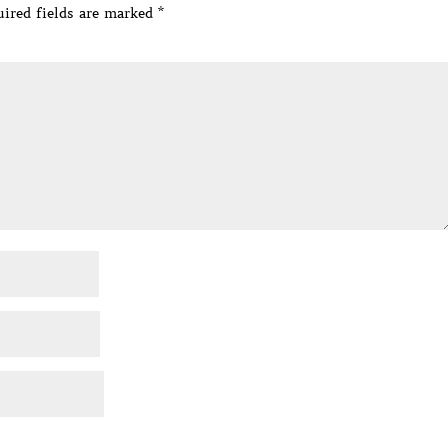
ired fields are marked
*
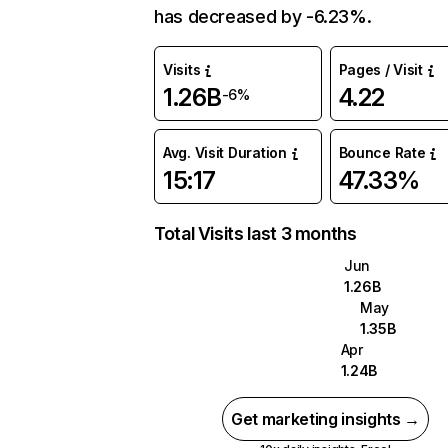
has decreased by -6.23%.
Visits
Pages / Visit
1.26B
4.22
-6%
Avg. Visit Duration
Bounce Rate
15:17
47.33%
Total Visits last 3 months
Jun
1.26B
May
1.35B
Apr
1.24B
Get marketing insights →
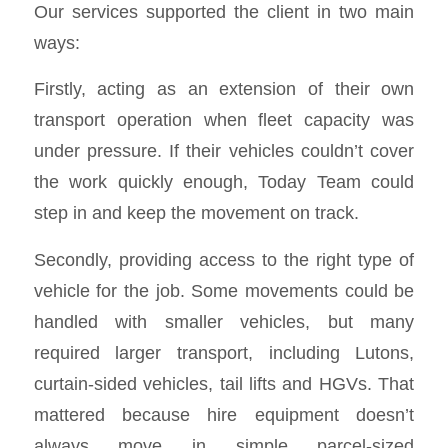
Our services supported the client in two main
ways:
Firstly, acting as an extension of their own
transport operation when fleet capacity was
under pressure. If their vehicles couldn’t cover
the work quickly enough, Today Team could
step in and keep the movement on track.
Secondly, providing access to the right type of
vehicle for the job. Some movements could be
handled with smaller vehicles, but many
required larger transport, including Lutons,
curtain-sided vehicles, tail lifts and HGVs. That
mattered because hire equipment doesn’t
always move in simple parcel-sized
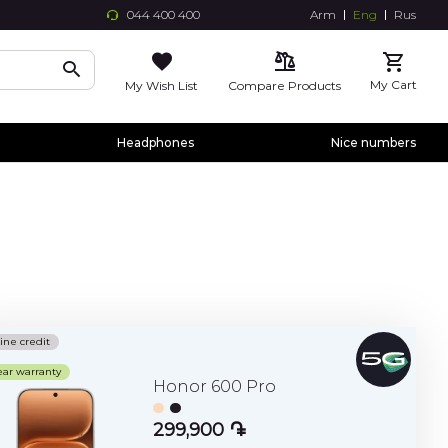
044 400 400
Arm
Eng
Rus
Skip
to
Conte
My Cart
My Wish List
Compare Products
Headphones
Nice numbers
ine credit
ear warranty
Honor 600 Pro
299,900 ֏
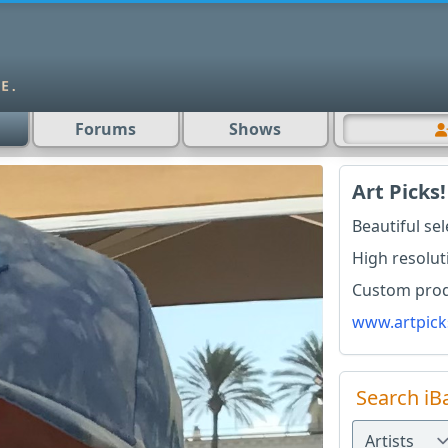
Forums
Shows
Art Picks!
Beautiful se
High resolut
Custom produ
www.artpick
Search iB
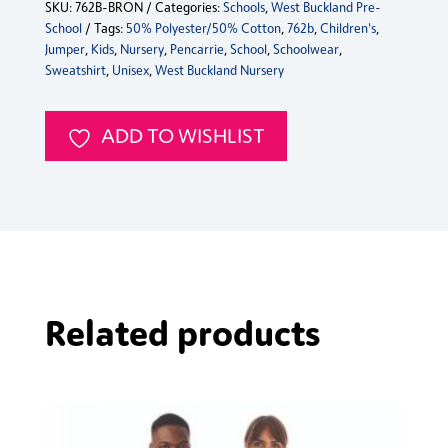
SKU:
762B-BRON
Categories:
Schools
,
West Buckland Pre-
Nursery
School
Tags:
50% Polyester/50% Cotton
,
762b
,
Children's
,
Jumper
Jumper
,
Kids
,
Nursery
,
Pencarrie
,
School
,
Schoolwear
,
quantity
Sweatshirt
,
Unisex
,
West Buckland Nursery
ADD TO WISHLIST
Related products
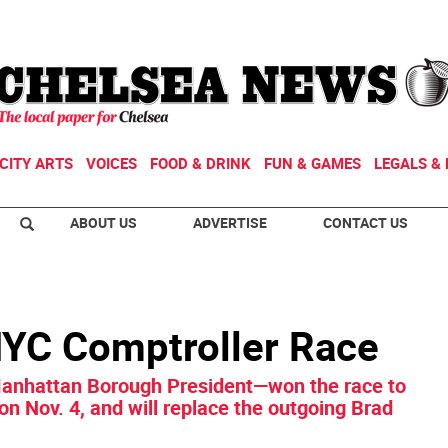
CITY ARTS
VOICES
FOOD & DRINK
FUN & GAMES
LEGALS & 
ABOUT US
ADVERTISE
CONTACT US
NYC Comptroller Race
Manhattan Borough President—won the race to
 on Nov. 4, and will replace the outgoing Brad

★ ★ ★ ★ ★

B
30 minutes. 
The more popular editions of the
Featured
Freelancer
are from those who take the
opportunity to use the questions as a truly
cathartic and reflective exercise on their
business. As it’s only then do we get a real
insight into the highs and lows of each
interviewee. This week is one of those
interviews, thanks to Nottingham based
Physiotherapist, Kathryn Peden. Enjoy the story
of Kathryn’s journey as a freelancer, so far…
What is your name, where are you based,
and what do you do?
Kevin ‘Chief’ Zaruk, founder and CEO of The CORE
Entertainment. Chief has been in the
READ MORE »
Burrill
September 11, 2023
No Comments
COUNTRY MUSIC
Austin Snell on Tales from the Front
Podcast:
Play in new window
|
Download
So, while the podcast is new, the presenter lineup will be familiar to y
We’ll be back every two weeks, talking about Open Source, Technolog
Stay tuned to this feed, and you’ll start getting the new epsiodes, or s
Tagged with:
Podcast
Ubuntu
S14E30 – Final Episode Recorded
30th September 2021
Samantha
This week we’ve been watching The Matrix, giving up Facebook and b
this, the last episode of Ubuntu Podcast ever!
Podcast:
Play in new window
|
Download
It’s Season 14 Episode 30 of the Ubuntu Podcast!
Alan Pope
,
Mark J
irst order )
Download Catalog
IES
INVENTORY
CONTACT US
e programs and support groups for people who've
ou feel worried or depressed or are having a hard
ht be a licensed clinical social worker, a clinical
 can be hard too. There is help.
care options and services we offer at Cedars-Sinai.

★ ★ ★ ★ ★

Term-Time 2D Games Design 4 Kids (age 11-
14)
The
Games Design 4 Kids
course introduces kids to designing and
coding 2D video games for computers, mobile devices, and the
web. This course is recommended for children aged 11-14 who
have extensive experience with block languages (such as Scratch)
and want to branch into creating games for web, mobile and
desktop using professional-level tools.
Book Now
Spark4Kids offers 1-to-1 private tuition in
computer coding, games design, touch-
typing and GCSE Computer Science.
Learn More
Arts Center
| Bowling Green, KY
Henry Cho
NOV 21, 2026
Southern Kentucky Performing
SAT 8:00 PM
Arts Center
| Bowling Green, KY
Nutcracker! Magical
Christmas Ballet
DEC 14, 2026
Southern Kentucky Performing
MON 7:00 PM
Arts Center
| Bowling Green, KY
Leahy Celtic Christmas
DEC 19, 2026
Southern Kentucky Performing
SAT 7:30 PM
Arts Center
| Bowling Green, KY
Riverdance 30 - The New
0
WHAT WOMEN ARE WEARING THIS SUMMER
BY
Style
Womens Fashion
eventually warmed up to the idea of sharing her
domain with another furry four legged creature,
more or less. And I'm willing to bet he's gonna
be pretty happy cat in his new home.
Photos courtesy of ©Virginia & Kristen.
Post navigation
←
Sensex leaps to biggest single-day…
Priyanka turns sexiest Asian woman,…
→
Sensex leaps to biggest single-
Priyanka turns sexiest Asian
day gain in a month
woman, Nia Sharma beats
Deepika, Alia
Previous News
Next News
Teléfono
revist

★ ★ ★ ★ ★

**PROBLEM TO WORK ON:** In the entries above, the lines between the one holding "The more popular editions of the" and the one holding "can be hard too. There is help.", inclusive, are to be printed exactly as written, and those alone.

**RESULT OF THE EXERCISE:**
The more popular editions of the
Featured
Freelancer
are from those who take the
opportunity to use the questions as a truly
cathartic and reflective exercise on their
business. As it’s only then do we get a real
insight into the highs and lows of each
interviewee. This week is one of those
interviews, thanks to Nottingham based
Physiotherapist, Kathryn Peden. Enjoy the story
of Kathryn’s journey as a freelancer, so far…
What is your name, where are you based,
and what do you do?
Kevin ‘Chief’ Zaruk, founder and CEO of The CORE
Entertainment. Chief has been in the
READ MORE »
Burrill
September 11, 2023
No Comments
COUNTRY MUSIC
Austin Snell on Tales from the Front
Podcast:
Play in new window
|
Download
So, while the podcast is new, the presenter lineup will be familiar to y
We’ll be back every two weeks, talking about Open Source, Technolog
Stay tuned to this feed, and you’ll start getting the new epsiodes, or s
Tagged with:
Podcast
Ubuntu
S14E30 – Final Episode Recorded
30th September 2021
Samantha
This week we’ve been watching The Matrix, giving up Facebook and b
this, the last episode of Ubuntu Podcast ever!
Podcast:
Play in new window
|
Download
It’s Season 14 Episode 30 of the Ubuntu Podcast!
Alan Pope
,
Mark J
irst order )
Download Catalog
IES
INVENTORY
CONTACT US
e programs and support groups for people who've
ou feel worried or depressed or are having a hard
ht be a licensed clinical social worker, a clinical
 can be hard too. There is help.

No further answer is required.